For example, the Nic on Fifth and LPM Apartments are both set to be completed by the end of the year with a combined 600-plus luxury apartments that will hit the market about the same time. Yet the 28-story apartment tower proposed by Ryan isn’t expected to be completed until 2017.
“Some are cautious, others are still thinking everything is fine,” said Bujold. “This year is going to be a telling year as to which way we’re going to progress. We’ll either fill up all the buildings and continue to move along, or we’ll see vacancy rates rise.”
Demand for rental housing is also likely to be bolstered by the growing shortage of for-sale condominiums in downtown. At the current sales pace, there are now enough listings to last only two months, according to the Regional Multiple Listing Service, and only one new condo building is under construction. Still a few months away from completion, Stonebridge Lofts in the Mill District is already 75 percent sold out. Facing so few options, many would-be condo buyers will be forced to rent instead.

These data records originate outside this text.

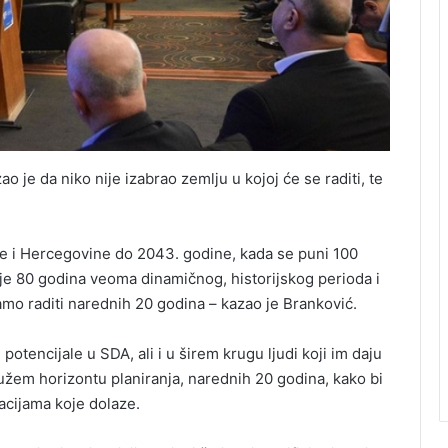
je da niko nije izabrao zemlju u kojoj će se raditi, te
ne i Hercegovine do 2043. godine, kada se puni 100
e 80 godina veoma dinamičnog, historijskog perioda i
ebamo raditi narednih 20 godina – kazao je Branković.
potencijale u SDA, ali i u širem krugu ljudi koji im daju
užem horizontu planiranja, narednih 20 godina, kako bi
acijama koje dolaze.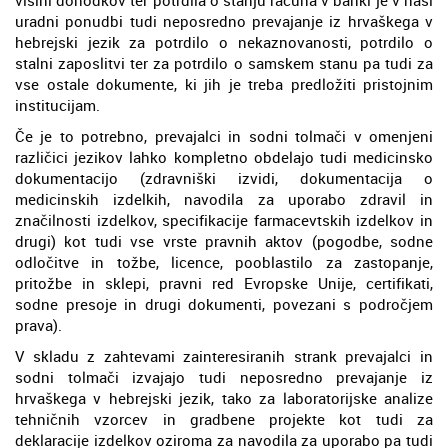
uradni ponudbi tudi neposredno prevajanje iz hrvaškega v
hebrejski jezik za potrdilo o nekaznovanosti, potrdilo o
stalni zaposlitvi ter za potrdilo o samskem stanu pa tudi za
vse ostale dokumente, ki jih je treba predložiti pristojnim
institucijam.
Če je to potrebno, prevajalci in sodni tolmači v omenjeni
različici jezikov lahko kompletno obdelajo tudi medicinsko
dokumentacijo (zdravniški izvidi, dokumentacija o
medicinskih izdelkih, navodila za uporabo zdravil in
značilnosti izdelkov, specifikacije farmacevtskih izdelkov in
drugi) kot tudi vse vrste pravnih aktov (pogodbe, sodne
odločitve in tožbe, licence, pooblastilo za zastopanje,
pritožbe in sklepi, pravni red Evropske Unije, certifikati,
sodne presoje in drugi dokumenti, povezani s področjem
prava).
V skladu z zahtevami zainteresiranih strank prevajalci in
sodni tolmači izvajajo tudi neposredno prevajanje iz
hrvaškega v hebrejski jezik, tako za laboratorijske analize
tehničnih vzorcev in gradbene projekte kot tudi za
deklaracije izdelkov oziroma za navodila za uporabo pa tudi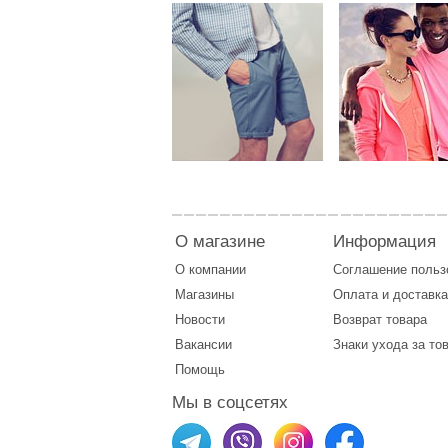
О магазине
Информация
О компании
Соглашение поль
Магазины
Оплата
и
доставка
Новости
Возврат товара
Вакансии
Знаки ухода за то
Помощь
Мы в соцсетях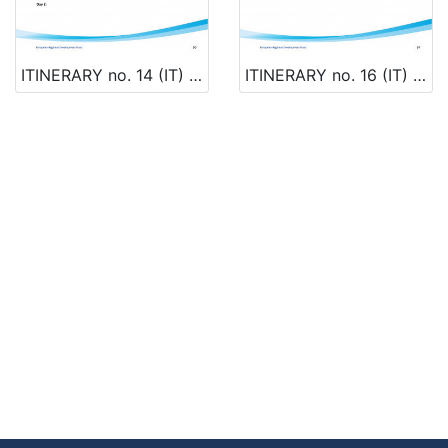
ITINERARY no. 14 (IT) TRICASE PORTO – BARI – CESENATICO
ITINERARY no. 16 (IT) CESENATICO – CERVIA - VENEZIA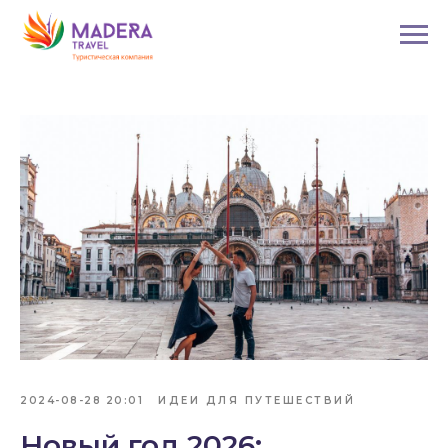
2024-08-28 20:01
ИДЕИ ДЛЯ ПУТЕШЕСТВИЙ
Новый год 2026: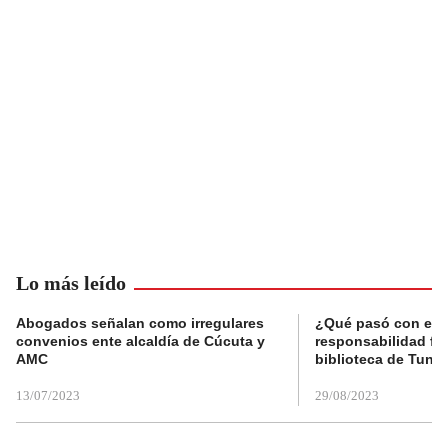
Lo más leído
Abogados señalan como irregulares
¿Qué pasó con el 
convenios ente alcaldía de Cúcuta y
responsabilidad fis
AMC
biblioteca de Tunja
13/07/2023
29/08/2023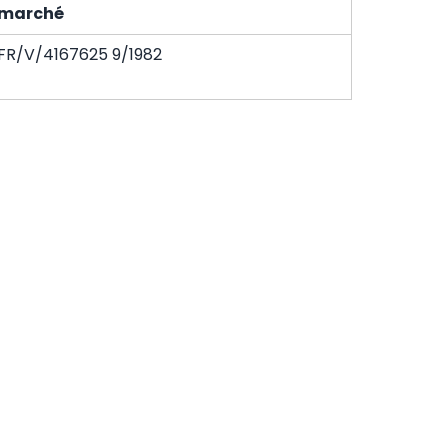
marché
FR/V/4167625 9/1982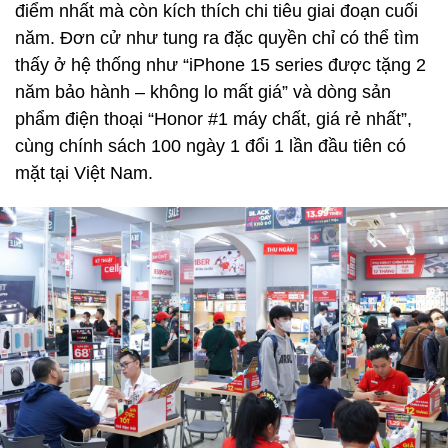
điểm nhất mà còn kích thích chi tiêu giai đoạn cuối
năm. Đơn cử như tung ra đặc quyền chỉ có thể tìm
thấy ở hệ thống như “iPhone 15 series được tặng 2
năm bảo hành – không lo mất giá” và dòng sản
phẩm điện thoại “Honor #1 máy chất, giá rẻ nhất”,
cùng chính sách 100 ngày 1 đổi 1 lần đầu tiên có
mặt tại Việt Nam.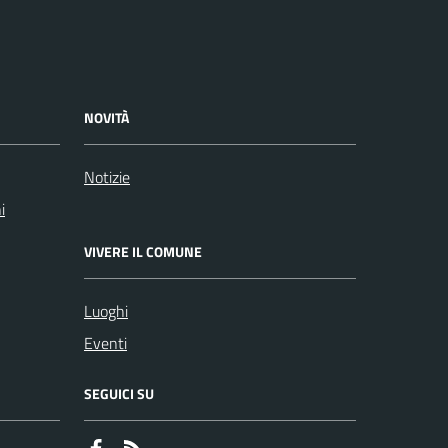
NOVITÀ
Notizie
i
VIVERE IL COMUNE
Luoghi
Eventi
SEGUICI SU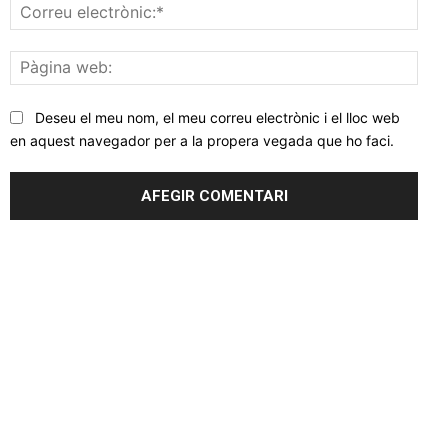
Corr
elec
Pàgi
web
Deseu el meu nom, el meu correu electrònic i el lloc web
en aquest navegador per a la propera vegada que ho faci.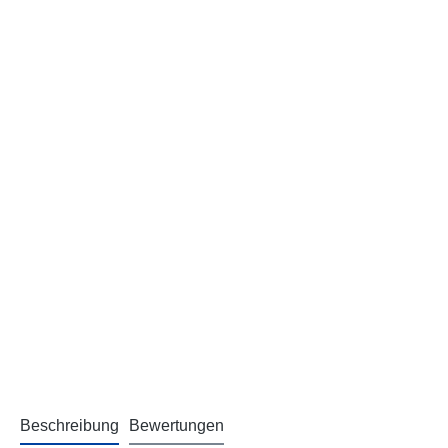
Beschreibung
Bewertungen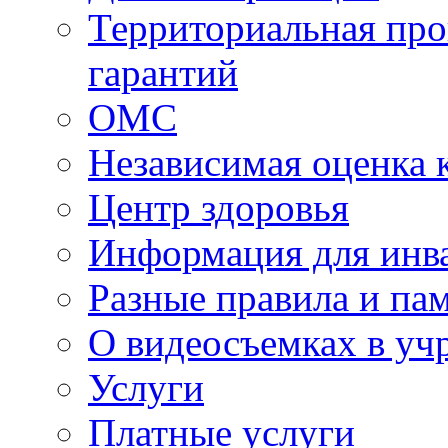
Территориальная про
гарантий
ОМС
Независимая оценка 
Центр здоровья
Информация для инв
Разные правила и па
О видеосъемках в уч
Услуги
Платные услуги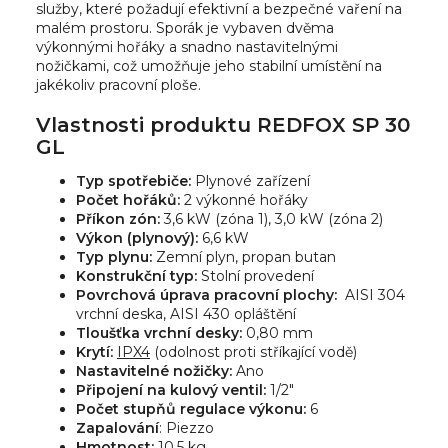
služby, které požadují efektivní a bezpečné vaření na
malém prostoru. Sporák je vybaven dvěma
výkonnými hořáky a snadno nastavitelnými
nožičkami, což umožňuje jeho stabilní umístění na
jakékoliv pracovní ploše.
Vlastnosti produktu REDFOX SP 30
GL
Typ spotřebiče:
Plynové zařízení
Počet hořáků:
2 výkonné hořáky
Příkon zón:
3,6 kW (zóna 1), 3,0 kW (zóna 2)
Výkon (plynový):
6,6 kW
Typ plynu:
Zemní plyn, propan butan
Konstrukční typ:
Stolní provedení
Povrchová úprava pracovní plochy:
AISI 304
vrchní deska, AISI 430 opláštění
Tloušťka vrchní desky:
0,80 mm
Krytí:
IPX4
(odolnost proti stříkající vodě)
Nastavitelné nožičky:
Ano
Připojení na kulový ventil:
1/2"
Počet stupňů regulace výkonu:
6
Zapalování
: Piezzo
Hmotnost:
10,5 kg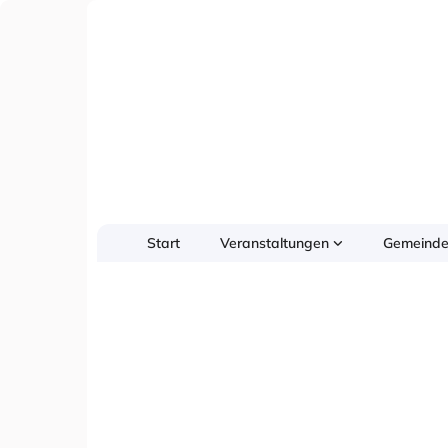
Start
Veranstaltungen
Gemeinde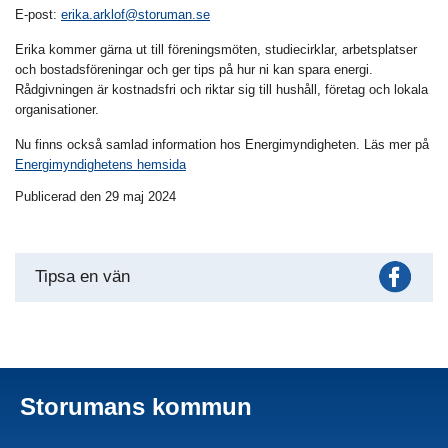
E-post:
erika.arklof@storuman.se
Erika kommer gärna ut till föreningsmöten, studiecirklar, arbetsplatser
och bostadsföreningar och ger tips på hur ni kan spara energi.
Rådgivningen är kostnadsfri och riktar sig till hushåll, företag och lokala
organisationer.
Nu finns också samlad information hos Energimyndigheten. Läs mer på
Energimyndighetens hemsida
Publicerad den 29 maj 2024
Fac
Tipsa en vän
Storumans kommun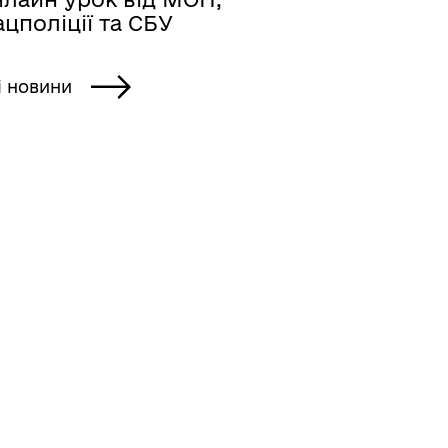
цполіції та СБУ
і новини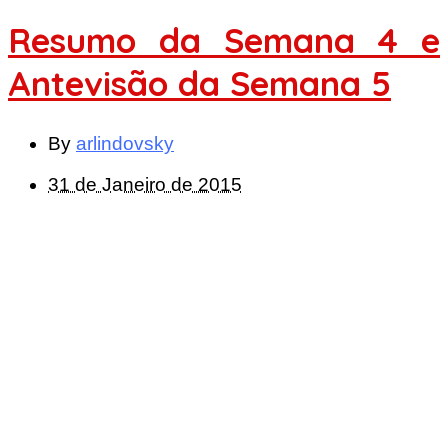
Resumo da Semana 4 e
Antevisão da Semana 5
By
arlindovsky
31 de Janeiro de 2015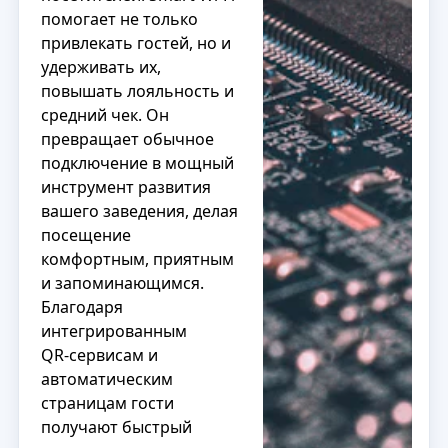
помогает не только
привлекать гостей, но и
удерживать их,
повышать лояльность и
средний чек. Он
превращает обычное
подключение в мощный
инструмент развития
вашего заведения, делая
посещение
комфортным, приятным
и запоминающимся.
Благодаря
интегрированным
QR‑сервисам и
автоматическим
страницам гости
получают быстрый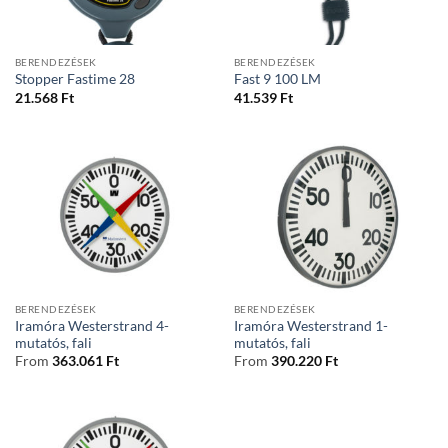
BERENDEZÉSEK
BERENDEZÉSEK
Stopper Fastime 28
Fast 9 100 LM
21.568
Ft
41.539
Ft
BERENDEZÉSEK
BERENDEZÉSEK
Iramóra Westerstrand 4-
Iramóra Westerstrand 1-
mutatós, fali
mutatós, fali
From
363.061
Ft
From
390.220
Ft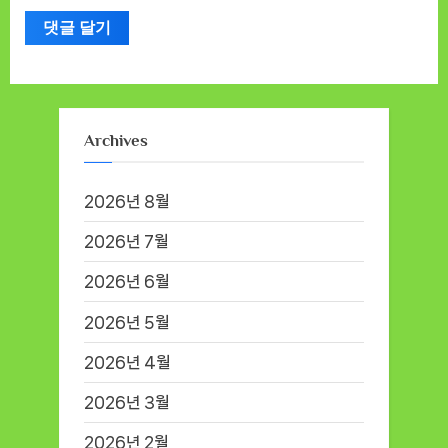
Archives
2026년 8월
2026년 7월
2026년 6월
2026년 5월
2026년 4월
2026년 3월
2026년 2월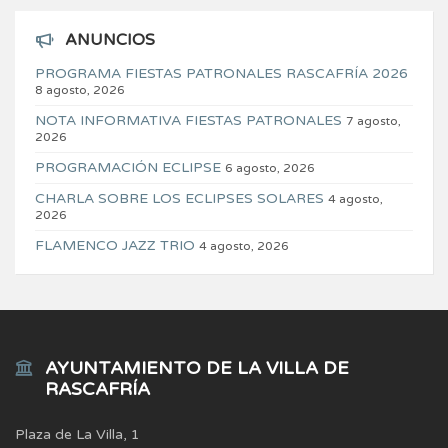
ANUNCIOS
PROGRAMA FIESTAS PATRONALES RASCAFRÍA 2026
8 agosto, 2026
NOTA INFORMATIVA FIESTAS PATRONALES
7 agosto,
2026
PROGRAMACIÓN ECLIPSE
6 agosto, 2026
CHARLA SOBRE LOS ECLIPSES SOLARES
4 agosto,
2026
FLAMENCO JAZZ TRIO
4 agosto, 2026
AYUNTAMIENTO DE LA VILLA DE
RASCAFRÍA
Plaza de La Villa, 1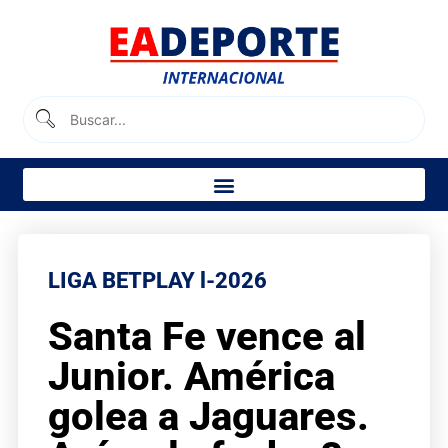
LIGA BETPLAY l-2026
Santa Fe vence al
Junior. América
golea a Jaguares.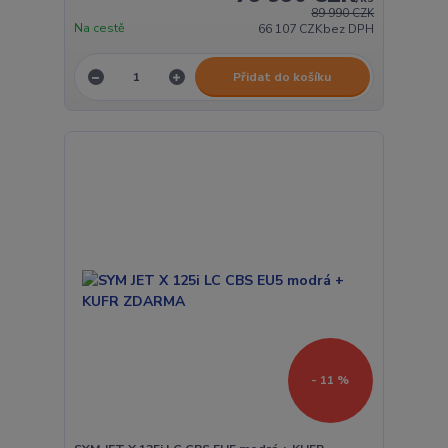
89 990 CZK
Na cestě
66 107 CZK
bez DPH
Přidat do košíku
- 11 %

Hotel construction reviving
As the apartment boom surged, the hotel market began picking up in small, but meaningful, ways. Currently there are 27 hotels in downtown Minneapolis with 7,030 rooms, according to Meet Minneapolis. About 1,338 rooms have been added since 2006.
Construction of new hotels dried up in the economic downturn, but there’s evidence now of a resurgence, as several projects take root. Among them is Mortenson’s Hampton Inn & Suites project — 211 rooms on what is now a surface parking lot near the First Avenue nightclub. An entity associated with Mortenson recently closed on the purchase of the property for $2.86 million.
An affiliate of Sioux Falls, S.D.-based U.S. Hotel & Resort Management is renovating the former Nate’s Clothing building at 401 1st Av. N. in the Warehouse District in a $11 million project. And there’s talk of the 12-story Plymouth Building at the corner of S. 6th Street and Hennepin Avenue being renovated by Minneapolis-based Heartland Realty Investors into an upscale Conrad hotel, although the company would not comment.
Talk that surfaced about a year ago regarding a 1,000-room hotel near the convention center on the Century Plaza site, now owned by Hennepin County, has not been revived, said David Lawless, director of budget and finance for the county. First, the county must move employees out of the building, he said.
One issue with the Downtown East area from a hotel standpoint is that it is relatively remote from the city’s core, although it will be connected by skyway.
“It is far afield for a certain type of demand — it’s a long ways from the convention center, and a pretty good distance from office core,” said Steve Sherf, president of Hospitality Consulting Group in Excelsior. “I’m a little concerned that it’s far from the action, although it will do well during days when there are events.”
Hotel occupancy rates have recovered downtown since the recession when they had dipped to about 59 percent — in 2013, they were 71.8 percent, according to Smith Travel Research.
“Another 300 rooms is not huge, but it’s still a substantial amount, especially given growth down there,” Sherf said.